Rivieren voorzien ons van voedsel, energie, recreatie, transportroutes en natuurlijk water voor irrigatie en om te drinken. Maar waar beginnen ze en waar eindigen ze?
Rivieren beginnen in bergen of heuvels, waar regenwater of sneeuwsmelt zich verzamelt en kleine stroompjes vormt die geulen worden genoemd. Geulen worden groter als ze meer water verzamelen en zelf stromen worden of ontmoeten stromen en voegen aan het water toe dat al in de stroom zit. Wanneer de ene stroom de andere ontmoet en ze samenvloeien, staat de kleinere stroom bekend als een zijrivier. De twee stromen ontmoeten elkaar op een samenvloeiing. Er zijn veel zijrivieren nodig om een rivier te vormen. Een rivier wordt groter naarmate hij water uit meer zijrivieren verzamelt. Stromen vormen meestal rivieren in de hogere hoogten van bergen en heuvels.
De gebieden van depressie tussen heuvels of bergen staan bekend als valleien. Een rivier in de bergen of heuvels heeft meestal een diepe en steile V-vormige vallei als het snel bewegende water wegsnijdt naar de rots terwijl deze naar beneden stroomt. De snel bewegende rivier pakt stukjes rots op en voert ze stroomafwaarts en breekt ze in steeds kleinere stukken sediment. Door stenen te hakken en te verplaatsen, verandert stromend water het aardoppervlak nog meer dan catastrofale gebeurtenissen zoals aardbevingen of vulkanen.

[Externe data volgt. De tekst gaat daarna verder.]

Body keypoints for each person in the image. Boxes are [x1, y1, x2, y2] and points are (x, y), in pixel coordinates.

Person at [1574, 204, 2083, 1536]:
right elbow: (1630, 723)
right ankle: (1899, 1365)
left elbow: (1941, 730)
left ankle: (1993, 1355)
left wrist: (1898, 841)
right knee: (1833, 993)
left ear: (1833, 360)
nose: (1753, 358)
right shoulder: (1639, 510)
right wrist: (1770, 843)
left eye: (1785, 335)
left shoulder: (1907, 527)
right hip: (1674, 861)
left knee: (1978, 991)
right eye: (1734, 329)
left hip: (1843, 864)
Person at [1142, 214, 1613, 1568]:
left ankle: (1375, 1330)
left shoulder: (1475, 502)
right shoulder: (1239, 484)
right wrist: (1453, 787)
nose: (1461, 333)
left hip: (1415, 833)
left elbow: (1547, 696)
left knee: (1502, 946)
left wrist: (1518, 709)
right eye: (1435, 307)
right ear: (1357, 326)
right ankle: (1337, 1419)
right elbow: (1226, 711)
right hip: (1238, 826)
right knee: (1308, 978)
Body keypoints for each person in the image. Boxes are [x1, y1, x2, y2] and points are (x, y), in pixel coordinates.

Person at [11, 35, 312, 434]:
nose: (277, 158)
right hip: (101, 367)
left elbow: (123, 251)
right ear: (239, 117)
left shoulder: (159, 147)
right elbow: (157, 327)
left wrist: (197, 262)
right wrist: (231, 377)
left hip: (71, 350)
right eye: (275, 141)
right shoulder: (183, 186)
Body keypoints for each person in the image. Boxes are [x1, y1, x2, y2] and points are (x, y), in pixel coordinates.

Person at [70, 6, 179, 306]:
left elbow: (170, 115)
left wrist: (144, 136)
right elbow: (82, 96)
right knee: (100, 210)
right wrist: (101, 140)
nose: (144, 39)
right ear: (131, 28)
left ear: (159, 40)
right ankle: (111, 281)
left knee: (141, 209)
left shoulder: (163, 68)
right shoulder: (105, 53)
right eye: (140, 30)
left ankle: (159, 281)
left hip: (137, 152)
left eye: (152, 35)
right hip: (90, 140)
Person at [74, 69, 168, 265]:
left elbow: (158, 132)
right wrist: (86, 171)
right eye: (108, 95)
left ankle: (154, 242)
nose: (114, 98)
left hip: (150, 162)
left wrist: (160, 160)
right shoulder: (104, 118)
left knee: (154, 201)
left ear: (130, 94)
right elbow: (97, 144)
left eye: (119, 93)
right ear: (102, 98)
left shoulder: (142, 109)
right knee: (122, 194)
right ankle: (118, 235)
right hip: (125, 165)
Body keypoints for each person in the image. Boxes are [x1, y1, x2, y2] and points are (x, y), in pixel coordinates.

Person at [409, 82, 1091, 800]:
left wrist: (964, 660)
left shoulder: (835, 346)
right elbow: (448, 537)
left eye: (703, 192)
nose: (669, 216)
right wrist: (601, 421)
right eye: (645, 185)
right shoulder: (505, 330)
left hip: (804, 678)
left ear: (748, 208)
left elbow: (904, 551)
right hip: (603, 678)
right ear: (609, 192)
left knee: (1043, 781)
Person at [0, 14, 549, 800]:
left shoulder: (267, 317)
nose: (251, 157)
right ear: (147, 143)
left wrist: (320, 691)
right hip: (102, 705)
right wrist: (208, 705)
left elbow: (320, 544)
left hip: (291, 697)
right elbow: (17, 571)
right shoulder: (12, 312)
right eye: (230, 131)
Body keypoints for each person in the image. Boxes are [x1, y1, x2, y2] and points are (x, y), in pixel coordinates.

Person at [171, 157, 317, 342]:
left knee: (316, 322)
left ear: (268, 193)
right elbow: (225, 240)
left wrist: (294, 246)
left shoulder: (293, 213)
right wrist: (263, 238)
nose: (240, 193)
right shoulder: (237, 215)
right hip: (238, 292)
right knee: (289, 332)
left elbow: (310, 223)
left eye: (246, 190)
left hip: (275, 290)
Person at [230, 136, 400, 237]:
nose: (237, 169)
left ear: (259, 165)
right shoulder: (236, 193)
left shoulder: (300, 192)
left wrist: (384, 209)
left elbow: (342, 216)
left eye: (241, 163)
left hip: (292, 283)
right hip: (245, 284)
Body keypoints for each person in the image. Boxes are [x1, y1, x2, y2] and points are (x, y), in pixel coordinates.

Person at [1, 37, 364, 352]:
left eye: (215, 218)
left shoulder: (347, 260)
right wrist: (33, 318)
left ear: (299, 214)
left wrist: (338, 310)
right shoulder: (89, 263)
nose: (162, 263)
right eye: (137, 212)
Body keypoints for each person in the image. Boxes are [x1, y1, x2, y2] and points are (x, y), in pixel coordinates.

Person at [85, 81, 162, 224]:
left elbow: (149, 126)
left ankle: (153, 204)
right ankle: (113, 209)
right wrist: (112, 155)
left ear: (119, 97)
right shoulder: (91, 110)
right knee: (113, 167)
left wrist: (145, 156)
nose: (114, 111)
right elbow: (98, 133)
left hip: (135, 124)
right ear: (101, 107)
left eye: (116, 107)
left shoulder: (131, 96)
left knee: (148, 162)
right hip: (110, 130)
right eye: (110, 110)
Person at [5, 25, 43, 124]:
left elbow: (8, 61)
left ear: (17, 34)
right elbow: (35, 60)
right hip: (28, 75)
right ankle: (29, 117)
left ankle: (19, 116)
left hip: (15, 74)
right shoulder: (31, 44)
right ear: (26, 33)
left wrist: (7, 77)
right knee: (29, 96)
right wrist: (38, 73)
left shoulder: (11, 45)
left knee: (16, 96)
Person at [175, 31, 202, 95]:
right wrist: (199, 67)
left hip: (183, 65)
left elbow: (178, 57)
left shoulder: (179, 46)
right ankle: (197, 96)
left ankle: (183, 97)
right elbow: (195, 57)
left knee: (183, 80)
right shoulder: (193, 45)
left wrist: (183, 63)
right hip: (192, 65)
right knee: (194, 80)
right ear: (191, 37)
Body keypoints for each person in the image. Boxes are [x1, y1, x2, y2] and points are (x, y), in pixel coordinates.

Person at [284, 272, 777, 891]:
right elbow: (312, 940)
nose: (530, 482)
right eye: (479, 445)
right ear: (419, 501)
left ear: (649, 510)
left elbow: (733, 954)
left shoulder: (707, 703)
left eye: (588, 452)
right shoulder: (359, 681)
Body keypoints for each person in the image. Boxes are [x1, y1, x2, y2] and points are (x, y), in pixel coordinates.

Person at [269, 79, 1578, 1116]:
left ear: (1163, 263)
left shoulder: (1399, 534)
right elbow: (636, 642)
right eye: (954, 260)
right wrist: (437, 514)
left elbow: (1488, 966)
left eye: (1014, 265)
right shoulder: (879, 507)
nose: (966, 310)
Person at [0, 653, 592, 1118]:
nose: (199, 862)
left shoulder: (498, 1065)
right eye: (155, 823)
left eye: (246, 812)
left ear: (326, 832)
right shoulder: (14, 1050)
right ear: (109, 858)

Het verlaten van de hoge hoogten van de bergen en heuvels en het betreden van de vlakke vlakten, vertraagt de rivier. Zodra de rivier vertraagt, hebben de stukken sediment de kans om op de rivierbodem te vallen en te worden "afgezet". Deze stenen en kiezelstenen worden glad gedragen en worden kleiner naarmate het water blijft stromen.
Het grootste deel van de afzetting van sediment vindt plaats in de vlakten. De brede en vlakke vallei van de vlakten duurt duizenden jaren om te creëren. Hier stroomt de rivier langzaam, waardoor S-vormige bochten worden gemaakt die bekend staan als meanders. Wanneer de rivier overstroomt, verspreidt de rivier zich over vele kilometers aan weerszijden van de oevers. Tijdens overstromingen wordt de vallei gladgestreken en worden kleine stukjes sediment afgezet, waardoor de vallei wordt gemodelleerd en het nog gladder en vlakker wordt. Een voorbeeld van een zeer vlakke en soepele riviervallei is de vallei van de Mississippi-rivier in de Verenigde Staten.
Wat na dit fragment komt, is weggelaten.